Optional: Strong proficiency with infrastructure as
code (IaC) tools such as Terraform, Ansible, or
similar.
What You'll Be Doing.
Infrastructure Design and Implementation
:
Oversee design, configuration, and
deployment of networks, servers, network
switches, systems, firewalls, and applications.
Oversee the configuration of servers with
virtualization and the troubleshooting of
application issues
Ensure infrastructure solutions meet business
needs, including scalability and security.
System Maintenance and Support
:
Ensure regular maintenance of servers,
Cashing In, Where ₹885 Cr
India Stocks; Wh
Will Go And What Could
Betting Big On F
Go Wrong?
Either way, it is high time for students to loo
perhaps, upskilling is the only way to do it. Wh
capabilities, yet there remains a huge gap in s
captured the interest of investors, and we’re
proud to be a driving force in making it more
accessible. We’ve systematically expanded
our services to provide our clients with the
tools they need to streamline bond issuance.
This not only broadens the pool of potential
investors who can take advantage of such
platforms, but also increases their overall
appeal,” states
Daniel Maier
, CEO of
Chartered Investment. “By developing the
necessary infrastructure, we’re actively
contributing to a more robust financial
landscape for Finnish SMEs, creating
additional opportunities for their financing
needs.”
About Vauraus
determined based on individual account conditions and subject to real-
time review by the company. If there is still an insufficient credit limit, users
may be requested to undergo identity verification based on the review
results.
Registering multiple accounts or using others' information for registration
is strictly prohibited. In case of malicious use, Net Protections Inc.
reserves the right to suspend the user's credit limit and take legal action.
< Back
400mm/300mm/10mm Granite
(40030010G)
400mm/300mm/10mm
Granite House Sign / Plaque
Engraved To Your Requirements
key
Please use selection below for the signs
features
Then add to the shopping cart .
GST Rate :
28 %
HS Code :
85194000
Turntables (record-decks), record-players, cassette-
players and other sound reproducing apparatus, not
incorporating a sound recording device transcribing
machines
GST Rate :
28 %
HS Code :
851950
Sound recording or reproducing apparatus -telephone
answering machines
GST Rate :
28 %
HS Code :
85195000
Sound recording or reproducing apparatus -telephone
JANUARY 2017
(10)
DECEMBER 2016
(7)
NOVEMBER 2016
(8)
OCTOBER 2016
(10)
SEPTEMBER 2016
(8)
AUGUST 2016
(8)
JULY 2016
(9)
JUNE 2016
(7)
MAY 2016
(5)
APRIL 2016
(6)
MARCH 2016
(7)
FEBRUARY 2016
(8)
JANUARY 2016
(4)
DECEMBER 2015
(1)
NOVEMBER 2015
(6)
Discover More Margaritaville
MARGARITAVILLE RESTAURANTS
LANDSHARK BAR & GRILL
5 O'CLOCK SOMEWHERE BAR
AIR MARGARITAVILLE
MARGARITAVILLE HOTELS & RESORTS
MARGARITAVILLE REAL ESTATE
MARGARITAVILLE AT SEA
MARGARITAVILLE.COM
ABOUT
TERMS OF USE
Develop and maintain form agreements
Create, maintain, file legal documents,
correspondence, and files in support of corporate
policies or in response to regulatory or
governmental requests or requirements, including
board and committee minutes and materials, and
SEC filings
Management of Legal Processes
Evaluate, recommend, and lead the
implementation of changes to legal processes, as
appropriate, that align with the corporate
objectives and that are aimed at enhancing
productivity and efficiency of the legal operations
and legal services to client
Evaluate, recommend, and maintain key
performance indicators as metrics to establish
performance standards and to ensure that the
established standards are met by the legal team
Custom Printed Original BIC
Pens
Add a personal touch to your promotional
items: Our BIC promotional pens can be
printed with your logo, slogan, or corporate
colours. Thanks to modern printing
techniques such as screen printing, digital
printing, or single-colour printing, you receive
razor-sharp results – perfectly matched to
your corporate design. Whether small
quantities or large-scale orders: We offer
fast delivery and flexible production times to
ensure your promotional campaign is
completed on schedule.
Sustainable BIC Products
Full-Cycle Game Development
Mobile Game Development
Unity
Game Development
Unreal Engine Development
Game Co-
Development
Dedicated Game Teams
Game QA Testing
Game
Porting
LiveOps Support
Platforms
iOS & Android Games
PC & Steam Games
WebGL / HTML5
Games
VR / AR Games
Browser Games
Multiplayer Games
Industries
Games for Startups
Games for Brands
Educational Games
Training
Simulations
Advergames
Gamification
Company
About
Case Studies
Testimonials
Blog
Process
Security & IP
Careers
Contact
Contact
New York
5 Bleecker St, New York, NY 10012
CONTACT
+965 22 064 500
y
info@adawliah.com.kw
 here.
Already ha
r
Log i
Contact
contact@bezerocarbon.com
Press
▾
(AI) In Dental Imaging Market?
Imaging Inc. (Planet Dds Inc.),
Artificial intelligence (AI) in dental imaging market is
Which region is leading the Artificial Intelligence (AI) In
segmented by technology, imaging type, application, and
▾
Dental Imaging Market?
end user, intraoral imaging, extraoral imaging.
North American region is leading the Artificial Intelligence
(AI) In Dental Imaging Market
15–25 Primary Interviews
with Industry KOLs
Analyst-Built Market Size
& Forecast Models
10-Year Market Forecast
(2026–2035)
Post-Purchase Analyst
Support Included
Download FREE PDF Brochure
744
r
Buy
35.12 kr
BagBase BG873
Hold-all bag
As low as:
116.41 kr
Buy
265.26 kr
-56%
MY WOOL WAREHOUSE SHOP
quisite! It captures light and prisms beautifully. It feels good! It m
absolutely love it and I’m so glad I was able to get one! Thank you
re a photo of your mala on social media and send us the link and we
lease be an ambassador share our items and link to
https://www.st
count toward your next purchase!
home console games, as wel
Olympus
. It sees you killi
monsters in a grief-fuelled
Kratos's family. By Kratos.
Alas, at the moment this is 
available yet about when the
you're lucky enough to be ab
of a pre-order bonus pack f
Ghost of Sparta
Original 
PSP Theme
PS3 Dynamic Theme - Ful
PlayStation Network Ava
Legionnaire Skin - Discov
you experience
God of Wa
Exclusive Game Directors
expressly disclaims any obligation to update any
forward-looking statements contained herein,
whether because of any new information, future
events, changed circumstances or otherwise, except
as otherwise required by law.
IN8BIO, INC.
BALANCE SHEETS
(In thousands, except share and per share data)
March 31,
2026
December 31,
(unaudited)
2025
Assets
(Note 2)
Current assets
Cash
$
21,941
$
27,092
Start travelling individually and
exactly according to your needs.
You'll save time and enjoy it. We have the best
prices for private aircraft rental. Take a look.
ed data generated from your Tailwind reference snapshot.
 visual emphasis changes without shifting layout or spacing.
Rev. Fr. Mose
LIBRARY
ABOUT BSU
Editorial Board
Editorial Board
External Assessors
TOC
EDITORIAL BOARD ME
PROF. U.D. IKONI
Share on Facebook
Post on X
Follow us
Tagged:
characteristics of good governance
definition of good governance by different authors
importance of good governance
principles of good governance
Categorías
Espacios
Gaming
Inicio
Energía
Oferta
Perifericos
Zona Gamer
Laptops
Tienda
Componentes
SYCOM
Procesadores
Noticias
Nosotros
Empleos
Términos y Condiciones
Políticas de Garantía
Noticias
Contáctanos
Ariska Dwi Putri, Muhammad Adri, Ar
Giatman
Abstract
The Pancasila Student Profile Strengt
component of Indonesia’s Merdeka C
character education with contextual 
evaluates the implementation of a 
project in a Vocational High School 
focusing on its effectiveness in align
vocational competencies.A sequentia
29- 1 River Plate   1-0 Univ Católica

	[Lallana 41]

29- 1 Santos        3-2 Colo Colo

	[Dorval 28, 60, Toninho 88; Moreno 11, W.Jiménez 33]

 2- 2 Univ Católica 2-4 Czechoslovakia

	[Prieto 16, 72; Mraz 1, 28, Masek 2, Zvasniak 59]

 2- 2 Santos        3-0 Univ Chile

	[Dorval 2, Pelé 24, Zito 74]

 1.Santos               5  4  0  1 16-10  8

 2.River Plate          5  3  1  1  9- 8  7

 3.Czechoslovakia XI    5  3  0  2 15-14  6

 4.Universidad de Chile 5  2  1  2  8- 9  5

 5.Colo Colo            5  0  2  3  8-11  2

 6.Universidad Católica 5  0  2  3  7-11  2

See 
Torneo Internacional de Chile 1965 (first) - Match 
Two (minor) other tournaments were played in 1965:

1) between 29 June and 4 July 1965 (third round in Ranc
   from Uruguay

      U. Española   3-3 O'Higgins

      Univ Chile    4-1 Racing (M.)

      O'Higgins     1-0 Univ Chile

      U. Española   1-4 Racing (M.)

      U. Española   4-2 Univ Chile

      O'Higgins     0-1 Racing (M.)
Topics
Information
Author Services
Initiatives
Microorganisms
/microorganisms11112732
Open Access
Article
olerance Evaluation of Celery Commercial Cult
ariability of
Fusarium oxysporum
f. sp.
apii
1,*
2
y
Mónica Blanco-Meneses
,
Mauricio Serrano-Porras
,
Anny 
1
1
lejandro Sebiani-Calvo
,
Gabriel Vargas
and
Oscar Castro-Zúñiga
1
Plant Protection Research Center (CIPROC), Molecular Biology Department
---
**What needs to be done:** Out of the entries, report each line that contains the word "Dorval".

**Answer to this exercise:**
	[Dorval 28, 60, Toninho 88; Moreno 11, W.Jiménez 33]
	[Dorval 2, Pelé 24, Zito 74]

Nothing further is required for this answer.